SUPPLIED PASSAGE:
Prev | Contents | Next

10 Endianness and Integers

We’ve done some work transmitting text over the network. But now we want to do something else: we want to transfer binary integer data.

Sure we could just convert the numbers to strings, but this is more wasteful than it needs to be. Binary representation is more compact and saves bandwidth.

But the network can only send and receive bytes! How can we convert arbitrary numbers to single bytes?

That’s what this chapter is all about.

We want to:

Convert integers to byte sequences
Convert byte sequences back into integers

And in this chapter we’ll look at:

How numbers are represented by sequences of bytes
What order those bytes go in
How to convert a number to a sequence of bytes in Python
How to convert a sequence of bytes to a number in Python

Key points to look out for:

Integers can be represented by sequences of bytes.
We’ll convert integers to sequences of bytes before we transmit them over the network.
We’ll convert sequences of bytes back into integers when we receive them over the network.
Big-Endian and Little-Endian are two different ways of ordering those sequences of bytes.
Python offers built-in functionality for converting integers to sequences of bytes and back again.

10.1 Integer Representations

In this section we’ll dive deep into how an integer can be represented by a sequence of individual bytes.

10.1.1 Decimal Byte Representation

Let’s look at how integers are represented as sequences of bytes. These sequences of bytes are what we’ll send across the network to send integer values to other systems.

A single byte (in this context well define a byte to be the usual 8 bits) can encode binary values from 00000000 to 11111111. In decimal, these numbers go from 0 to 255.

So what happens if you want to store number larger than 255? Like 256? In that case, you need to use a second byte to store the additional value.

The more bytes you use to represent an integer, the larger the range of integers you can represent. One byte can store from 0 to 255. Two bytes can store from 0 to 65535.

Thinking about it another way, 65536 is the number of combinations of 1s and 0s you can have in a 16-bit number.

This section is talking about non-negative integers only. Floating point numbers use a different encoding. Negative integers use a similar technique to positive, but we’ll keep it simple for now and ignore them.

Let’s take a look what happens when we count up from 253 to 259 in a 16-bit number. Since 259 is bigger than a single byte can hold, we’ll use two bytes (holding numbers from 0 to 255), with the corresponding decimal value represented on the right:

  0 253   represents 253
  0 254   represents 254
  0 255   represents 255
  1   0   represents 256
  1   1   represents 257
  1   2   represents 258
  1   3   represents 259

Notice that the byte on the right “rolled over” from 255 to 0 like an odometer. It’s almost like that byte is the “ones place” and the byte on the left is the “256s place”… like looking at a base-256 numbering system, almost.

GIVEN REQUEST 1:
Return the rows from the line with "common name: Spiked speedwell" through the last line of the rows.
The rows below have no connection to the page on endianness and integers.

SUPPLIED DATA:

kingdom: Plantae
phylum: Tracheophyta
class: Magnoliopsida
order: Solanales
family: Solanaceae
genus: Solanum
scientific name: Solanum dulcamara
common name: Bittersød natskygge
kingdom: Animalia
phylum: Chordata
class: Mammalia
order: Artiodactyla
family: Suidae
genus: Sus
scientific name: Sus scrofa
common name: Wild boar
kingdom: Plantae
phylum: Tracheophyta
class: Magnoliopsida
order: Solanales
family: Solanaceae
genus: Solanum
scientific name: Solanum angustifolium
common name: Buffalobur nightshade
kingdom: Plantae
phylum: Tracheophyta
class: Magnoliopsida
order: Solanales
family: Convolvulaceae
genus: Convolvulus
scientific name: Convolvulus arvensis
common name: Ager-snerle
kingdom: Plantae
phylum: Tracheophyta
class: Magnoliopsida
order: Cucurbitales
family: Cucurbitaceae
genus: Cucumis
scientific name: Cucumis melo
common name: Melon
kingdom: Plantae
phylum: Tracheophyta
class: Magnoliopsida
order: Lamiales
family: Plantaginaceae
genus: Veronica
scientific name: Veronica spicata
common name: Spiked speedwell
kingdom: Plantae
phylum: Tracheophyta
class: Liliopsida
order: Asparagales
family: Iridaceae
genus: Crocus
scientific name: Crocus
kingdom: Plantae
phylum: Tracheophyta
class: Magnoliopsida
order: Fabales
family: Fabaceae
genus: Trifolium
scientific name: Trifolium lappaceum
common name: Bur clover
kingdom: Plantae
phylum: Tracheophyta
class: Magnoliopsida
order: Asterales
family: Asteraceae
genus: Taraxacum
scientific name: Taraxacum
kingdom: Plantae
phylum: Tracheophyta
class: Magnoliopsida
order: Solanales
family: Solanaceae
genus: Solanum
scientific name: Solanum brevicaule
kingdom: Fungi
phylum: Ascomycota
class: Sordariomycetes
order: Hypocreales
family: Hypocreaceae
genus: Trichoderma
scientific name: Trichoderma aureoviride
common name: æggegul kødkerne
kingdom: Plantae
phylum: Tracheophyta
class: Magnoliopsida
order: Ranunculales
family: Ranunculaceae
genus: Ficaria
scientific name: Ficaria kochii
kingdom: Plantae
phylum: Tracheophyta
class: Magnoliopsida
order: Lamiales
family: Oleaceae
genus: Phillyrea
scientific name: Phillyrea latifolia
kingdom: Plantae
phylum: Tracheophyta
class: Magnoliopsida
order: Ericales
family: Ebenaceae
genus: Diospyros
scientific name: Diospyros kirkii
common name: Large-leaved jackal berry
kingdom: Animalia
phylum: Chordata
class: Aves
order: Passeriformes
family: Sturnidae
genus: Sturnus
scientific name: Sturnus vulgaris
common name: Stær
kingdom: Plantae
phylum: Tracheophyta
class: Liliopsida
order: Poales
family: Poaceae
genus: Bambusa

GIVEN REQUEST 2:
In the chapter on endianness and integers, why does storing the number 256 call for a second byte?

EXERCISE RESPONSE 1:
common name: Spiked speedwell
kingdom: Plantae
phylum: Tracheophyta
class: Liliopsida
order: Asparagales
family: Iridaceae
genus: Crocus
scientific name: Crocus
kingdom: Plantae
phylum: Tracheophyta
class: Magnoliopsida
order: Fabales
family: Fabaceae
genus: Trifolium
scientific name: Trifolium lappaceum
common name: Bur clover
kingdom: Plantae
phylum: Tracheophyta
class: Magnoliopsida
order: Asterales
family: Asteraceae
genus: Taraxacum
scientific name: Taraxacum
kingdom: Plantae
phylum: Tracheophyta
class: Magnoliopsida
order: Solanales
family: Solanaceae
genus: Solanum
scientific name: Solanum brevicaule
kingdom: Fungi
phylum: Ascomycota
class: Sordariomycetes
order: Hypocreales
family: Hypocreaceae
genus: Trichoderma
scientific name: Trichoderma aureoviride
common name: æggegul kødkerne
kingdom: Plantae
phylum: Tracheophyta
class: Magnoliopsida
order: Ranunculales
family: Ranunculaceae
genus: Ficaria
scientific name: Ficaria kochii
kingdom: Plantae
phylum: Tracheophyta
class: Magnoliopsida
order: Lamiales
family: Oleaceae
genus: Phillyrea
scientific name: Phillyrea latifolia
kingdom: Plantae
phylum: Tracheophyta
class: Magnoliopsida
order: Ericales
family: Ebenaceae
genus: Diospyros
scientific name: Diospyros kirkii
common name: Large-leaved jackal berry
kingdom: Animalia
phylum: Chordata
class: Aves
order: Passeriformes
family: Sturnidae
genus: Sturnus
scientific name: Sturnus vulgaris
common name: Stær
kingdom: Plantae
phylum: Tracheophyta
class: Liliopsida
order: Poales
family: Poaceae
genus: Bambusa

EXERCISE RESPONSE 2:
A single 8-bit byte can only encode values from 00000000 to 11111111, which is 0 to 255 in decimal. Since 256 is larger than that, a second byte is needed to store the additional value.